On the sixth day, I finally realized that unless I tampered with the belt, I was not going to loose any bodily parts. I brought out my digital camera, and took pictures, frontside, backside and from below. I examined each picture at maximum zoom, but found no clues on how to open the belt safely. I picked up the telephone and dialled Jen:
"Listen, I admit it, I am defeated. You win. Now can we end this bet?"
"We never agreed what your forfeit would be if you lost. I assume that I can make a reasonable demand?"
"Sure, this bet was stupid. I underestimated you. I probably deserve everything you can demand."
"I am glad you see my point. We were together for a year and a half. You were probably the most egoistic lover I have ever had, and I only had two orgasms during the time we were together. You have no idea how many nights I spent horny as hell, just waiting for you to go to work so that I could get my rightful satisfaction from my faithful vibrator. Being a reasonable person, I will only demand that you wear the belt for a year. Then we are even."
It took me some seconds to realize what she was saying, but the moment the implications registered in my brain, I exploded: "You cheating, lying bitch.
Whore! Cunt! Manhater!..."
"Well, let us settle on two years then," she interrupted, but my foul mouth was unstoppable:
"I'll go to the police. I will sue you. I will tell your friends. I will wreck your car. I will…"
"OK, five years it is. Now will you shut up before I double it again?" she said in a very calm voice.
I shut my mouth before more words could escape. We were both quiet for some time before I spoke again:
"I am so sorry. I sincerely apologize. Please forgive me.
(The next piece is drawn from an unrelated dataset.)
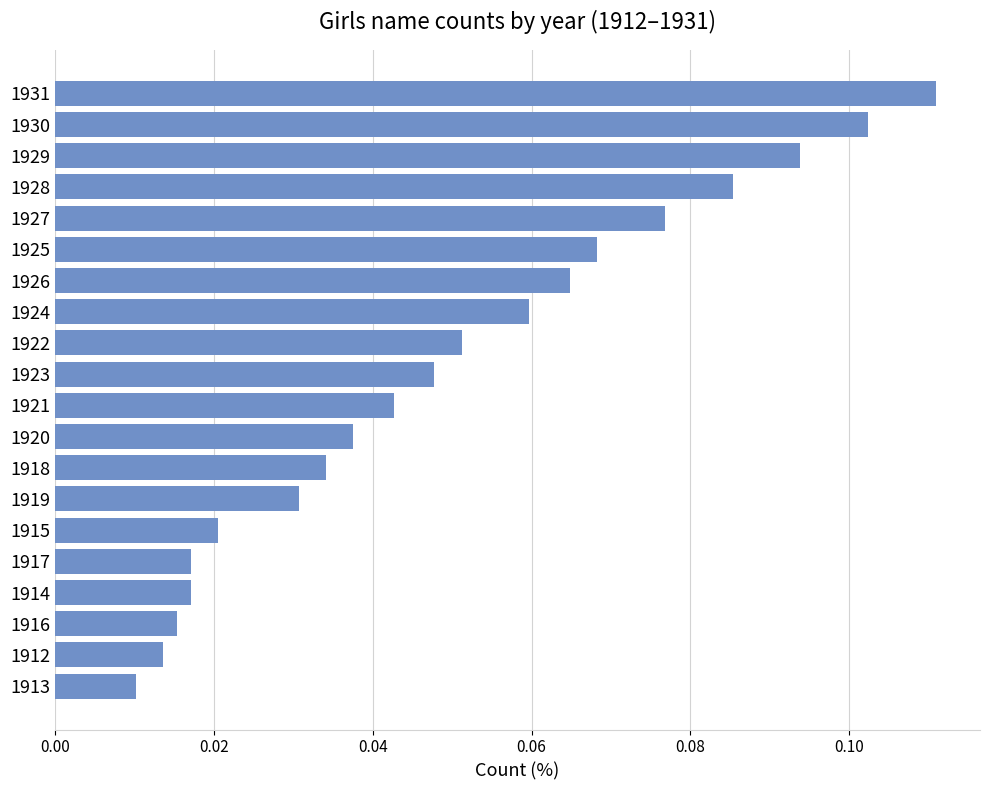

How many values are between 0 and 1?

20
I will gladly wear the belt for a year, if that is what you require. If I was to wear the belt for five years, I would be 34 before I can have sex again. That kind of upsets a man you know."
"I'm glad you accept your apology, and that you will gladly wear the belt for a year. Then you only have to wear it for another four years without being glad for it. And I too will be reasonable: I will let you have two orgasms per year, just as you gave me. You decide when they are to be. I will also remove the belt once per week for cleaning. You will have to be restrained during the procedure. And before you restrain yourself, I would very much like you to clean and tidy my house - do the laundry, wash the windows, clean the sinks, in brief terms: Make my apartment sparkle. Or else, you may have to go without cleaning, and people may start asking what the foul smell is…"
I was about to verbally lash out at her again, but thought better of it. I mumbled some politeness phrases, and was about to hang up when she responded:
"Friday the 12th at 07:00 am sharp. Be there!"
"But that is in two weeks," I objected.
"That is correct. I promised you to add an extra week if you phoned me before the agreed week was up. Have a nice fortnight. And don't be late on Friday the 12th."